#### Seitentext:
+--
Das Jahrtausendende ist eine Lücke

Das Jahrhundertende bietet dem Romancier eine einmalige Gelegenheit, so könnte man meinen. Die Bedingungen des Zeitpunktes wollen im Blick zurück historisch und mit Blick nach vorn auch definitiv politisch verstanden sein. Eine Hinwendung des Romans zum Kollektiven, zum Gesellschaftlichen hat aber schon früher in den Neunziger Jahren stattgefunden, etwa mit Marcel Beyers „Flughunden“. In den Achtzigern hatte man ja noch gern eine sogenannte Innerlichkeit gesucht und gefunden. Woher diese Abwendung vom Äußerlichen damals genau kam, ist heute nicht vollständig aufzuklären. Vielleicht ist sie im Zuge der Forderung nach individuellem Glück, das die Protestgeneration mit Vehemenz und vollkommen zu Recht einklagte, zu verstehen oder aus der Ablehnung der Kunst durch viele politische Aktivisten, wenn man an den Papiertiger-Vorwurf gegen die Gruppe 47 etwa denkt. Vielleicht ist die Abwendung auch eine Reaktion auf eine allgemeine Überpolitisierung zu Beginn der siebziger Jahre gewesen, eine große Müdigkeit nach dem vorläufigen Ende der unmittelbaren Auseinandersetzung mit den staats- und familientragenden Protagonisten des Nationalsozialismus.
Oder man kann spekulieren, daß sie viel direkter die politische Ratlosigkeit im Klima des endlos und statisch gewordenen Kalten Krieges widerspiegelte. Ich neige zu einer solchen Interpretation, und glaube, daß man mit dem Abstand des Weitsichtigen, der das Buch mit ausgestrecktem Arm von sich weghalten muß, um lesen zu können, aus einer Literatur die Verfassungen ihrer Zeit ein Stück weit rekonstruieren kann. Die Literatur wäre dann wissender, als sie selbst ahnt, und das scheint mir angemessenen für eine Gattung der Kunst.
+--
#### Bereitgestellte Daten:
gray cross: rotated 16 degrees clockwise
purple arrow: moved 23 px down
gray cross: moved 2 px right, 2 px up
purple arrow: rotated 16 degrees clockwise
+--
#### Deine Aufgaben:
1. Prüfe für jede der folgenden Aussagen, ob sie mit dem Seitentext übereinstimmt, und antworte jeweils mit Ja oder Nein samt den entscheidenden Worten des Seitentexts im genauen Wortlaut: (a) Marcel Beyers „Flughunde“ wird als Beispiel für die Hinwendung des Romans zum Kollektiven in den Neunziger Jahren genannt. (b) Der Seitentext erklärt genau, woher die Abwendung vom Äußerlichen in den Achtzigern kam. (c) Die Ich-Stimme des Seitentexts neigt zu der Deutung, die Abwendung habe die politische Ratlosigkeit im Kalten Krieg widergespiegelt.
2. Aktualisiere den Abschnitt des Seitentexts, der mit den Worten „Oder man kann“ beginnt und nach „Gattung der Kunst.“ endet, und setze darin „Dichtung“ an die Stelle von „Literatur“.
Die Daten sind eigenständiges Material und gehören nicht zum Seitentext.

#### Ergebnisse nach Aufgaben:
1.
(a) Ja: »Eine Hinwendung des Romans zum Kollektiven, zum Gesellschaftlichen hat aber schon früher in den Neunziger Jahren stattgefunden, etwa mit Marcel Beyers „Flughunden“«
(b) Nein: »Woher diese Abwendung vom Äußerlichen damals genau kam, ist heute nicht vollständig aufzuklären.«
(c) Ja: »Ich neige zu einer solchen Interpretation«

2.
Oder man kann spekulieren, daß sie viel direkter die politische Ratlosigkeit im Klima des endlos und statisch gewordenen Kalten Krieges widerspiegelte. Ich neige zu einer solchen Interpretation, und glaube, daß man mit dem Abstand des Weitsichtigen, der das Buch mit ausgestrecktem Arm von sich weghalten muß, um lesen zu können, aus einer Dichtung die Verfassungen ihrer Zeit ein Stück weit rekonstruieren kann. Die Dichtung wäre dann wissender, als sie selbst ahnt, und das scheint mir angemessenen für eine Gattung der Kunst.